_WHAT YOU ARE ASKED TO DO_. The full set of entries below, restated word for word and stripped of images, is the expected result.

_MATERIAL TO PROCESS_.
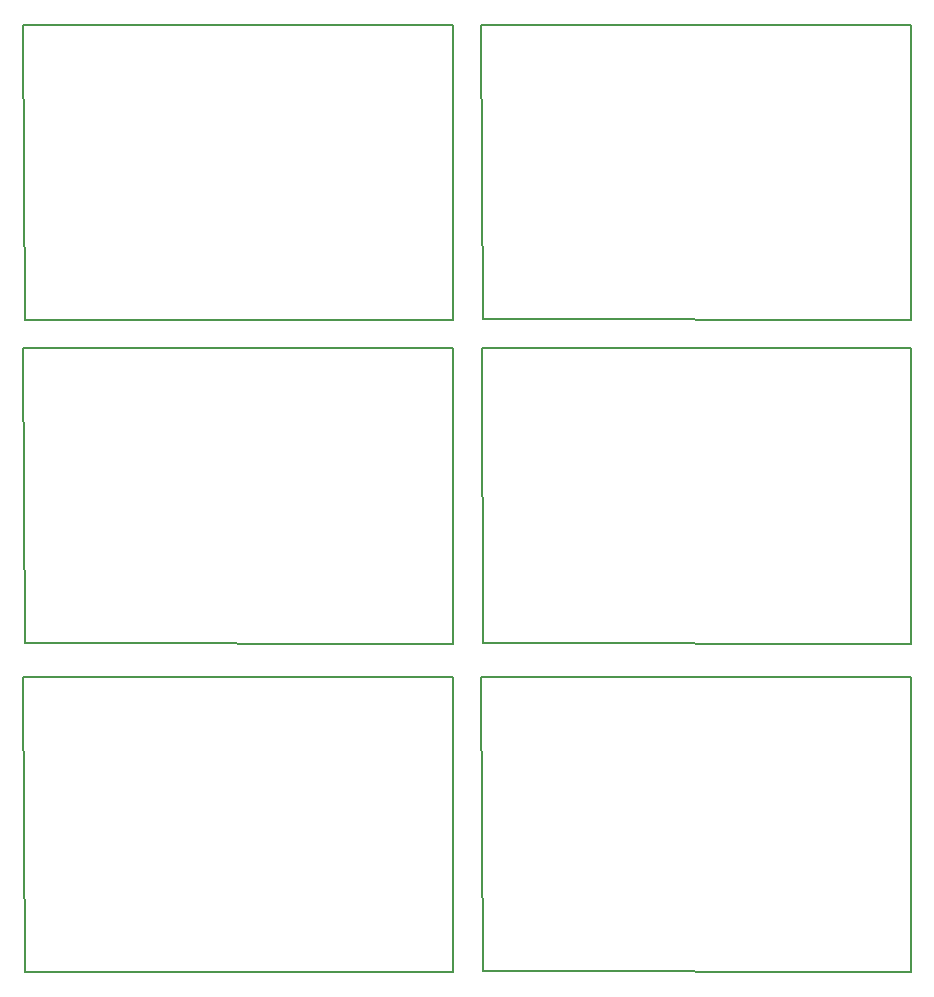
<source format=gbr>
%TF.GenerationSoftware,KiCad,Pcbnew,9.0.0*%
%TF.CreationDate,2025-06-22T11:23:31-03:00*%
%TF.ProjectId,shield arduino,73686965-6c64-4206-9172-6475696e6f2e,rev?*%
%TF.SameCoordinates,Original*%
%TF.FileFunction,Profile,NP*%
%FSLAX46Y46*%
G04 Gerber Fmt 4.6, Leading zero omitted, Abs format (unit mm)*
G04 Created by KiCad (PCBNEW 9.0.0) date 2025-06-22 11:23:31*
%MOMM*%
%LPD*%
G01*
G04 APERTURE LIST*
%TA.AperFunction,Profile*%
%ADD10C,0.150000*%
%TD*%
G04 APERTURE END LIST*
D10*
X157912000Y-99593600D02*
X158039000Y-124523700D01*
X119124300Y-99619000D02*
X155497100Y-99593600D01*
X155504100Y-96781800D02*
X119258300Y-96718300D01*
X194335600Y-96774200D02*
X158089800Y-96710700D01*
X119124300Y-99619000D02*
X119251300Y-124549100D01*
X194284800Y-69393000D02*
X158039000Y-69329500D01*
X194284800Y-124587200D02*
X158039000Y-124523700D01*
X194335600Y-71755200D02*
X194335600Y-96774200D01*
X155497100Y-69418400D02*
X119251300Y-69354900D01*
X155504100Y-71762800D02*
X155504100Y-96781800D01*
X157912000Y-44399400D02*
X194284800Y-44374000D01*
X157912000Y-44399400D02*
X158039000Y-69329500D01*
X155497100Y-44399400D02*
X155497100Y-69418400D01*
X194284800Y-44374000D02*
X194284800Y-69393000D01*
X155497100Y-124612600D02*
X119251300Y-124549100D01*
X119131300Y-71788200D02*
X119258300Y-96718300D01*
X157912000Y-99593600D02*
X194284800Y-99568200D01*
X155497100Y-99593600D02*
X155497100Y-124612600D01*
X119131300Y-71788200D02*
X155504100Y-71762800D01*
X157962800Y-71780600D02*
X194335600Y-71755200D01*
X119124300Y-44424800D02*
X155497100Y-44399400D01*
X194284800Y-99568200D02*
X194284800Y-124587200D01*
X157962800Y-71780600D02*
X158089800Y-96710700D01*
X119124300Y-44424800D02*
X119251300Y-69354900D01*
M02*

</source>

_RESPONSE_.
<source format=gbr>
%TF.GenerationSoftware,KiCad,Pcbnew,9.0.0*%
%TF.CreationDate,2025-06-22T11:23:31-03:00*%
%TF.ProjectId,shield arduino,73686965-6c64-4206-9172-6475696e6f2e,rev?*%
%TF.SameCoordinates,Original*%
%TF.FileFunction,Profile,NP*%
%FSLAX46Y46*%
G04 Gerber Fmt 4.6, Leading zero omitted, Abs format (unit mm)*
G04 Created by KiCad (PCBNEW 9.0.0) date 2025-06-22 11:23:31*
%MOMM*%
%LPD*%
G01*
G04 APERTURE LIST*
%TA.AperFunction,Profile*%
%ADD10C,0.150000*%
%TD*%
G04 APERTURE END LIST*
D10*
X157912000Y-99593600D02*
X158039000Y-124523700D01*
X119124300Y-99619000D02*
X155497100Y-99593600D01*
X155504100Y-96781800D02*
X119258300Y-96718300D01*
X194335600Y-96774200D02*
X158089800Y-96710700D01*
X119124300Y-99619000D02*
X119251300Y-124549100D01*
X194284800Y-69393000D02*
X158039000Y-69329500D01*
X194284800Y-124587200D02*
X158039000Y-124523700D01*
X194335600Y-71755200D02*
X194335600Y-96774200D01*
X155497100Y-69418400D02*
X119251300Y-69354900D01*
X155504100Y-71762800D02*
X155504100Y-96781800D01*
X157912000Y-44399400D02*
X194284800Y-44374000D01*
X157912000Y-44399400D02*
X158039000Y-69329500D01*
X155497100Y-44399400D02*
X155497100Y-69418400D01*
X194284800Y-44374000D02*
X194284800Y-69393000D01*
X155497100Y-124612600D02*
X119251300Y-124549100D01*
X119131300Y-71788200D02*
X119258300Y-96718300D01*
X157912000Y-99593600D02*
X194284800Y-99568200D01*
X155497100Y-99593600D02*
X155497100Y-124612600D01*
X119131300Y-71788200D02*
X155504100Y-71762800D01*
X157962800Y-71780600D02*
X194335600Y-71755200D01*
X119124300Y-44424800D02*
X155497100Y-44399400D01*
X194284800Y-99568200D02*
X194284800Y-124587200D01*
X157962800Y-71780600D02*
X158089800Y-96710700D01*
X119124300Y-44424800D02*
X119251300Y-69354900D01*
M02*

</source>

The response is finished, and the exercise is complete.